→ WHAT IS BEING ASKED
Look in the material below for the line with "the wooden stringed instrument at (431,552), 3.87" and the line with "the wooden stringed instrument at (330,560), 3.63", then set down exactly those two lines and all lines between, nothing more.

---+---

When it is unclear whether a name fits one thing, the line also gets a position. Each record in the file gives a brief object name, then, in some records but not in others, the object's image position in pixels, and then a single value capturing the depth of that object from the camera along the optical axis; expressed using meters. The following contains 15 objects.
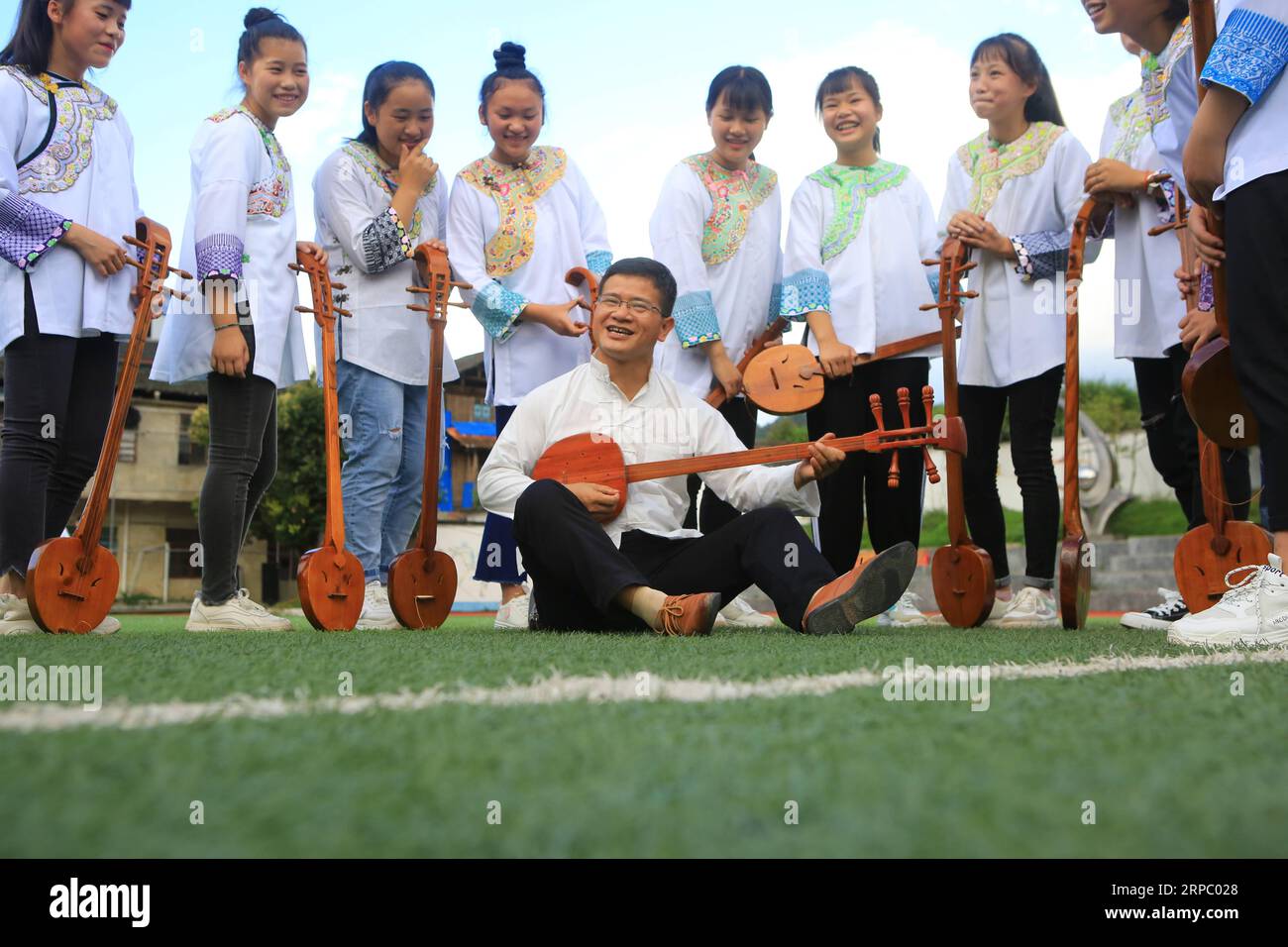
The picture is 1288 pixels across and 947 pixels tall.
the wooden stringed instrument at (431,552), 3.87
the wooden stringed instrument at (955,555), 3.86
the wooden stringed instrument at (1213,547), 3.15
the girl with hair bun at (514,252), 4.25
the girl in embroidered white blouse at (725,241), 4.41
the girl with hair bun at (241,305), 3.77
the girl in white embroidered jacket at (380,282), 4.23
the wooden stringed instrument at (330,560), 3.63
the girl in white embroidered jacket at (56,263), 3.41
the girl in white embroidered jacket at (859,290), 4.20
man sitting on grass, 2.86
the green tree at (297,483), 26.70
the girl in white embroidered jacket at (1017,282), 4.09
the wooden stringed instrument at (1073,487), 3.48
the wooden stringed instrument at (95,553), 3.25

---+---

→ ANSWER TO THIS TASK
the wooden stringed instrument at (431,552), 3.87
the wooden stringed instrument at (955,555), 3.86
the wooden stringed instrument at (1213,547), 3.15
the girl with hair bun at (514,252), 4.25
the girl in embroidered white blouse at (725,241), 4.41
the girl with hair bun at (241,305), 3.77
the girl in white embroidered jacket at (380,282), 4.23
the wooden stringed instrument at (330,560), 3.63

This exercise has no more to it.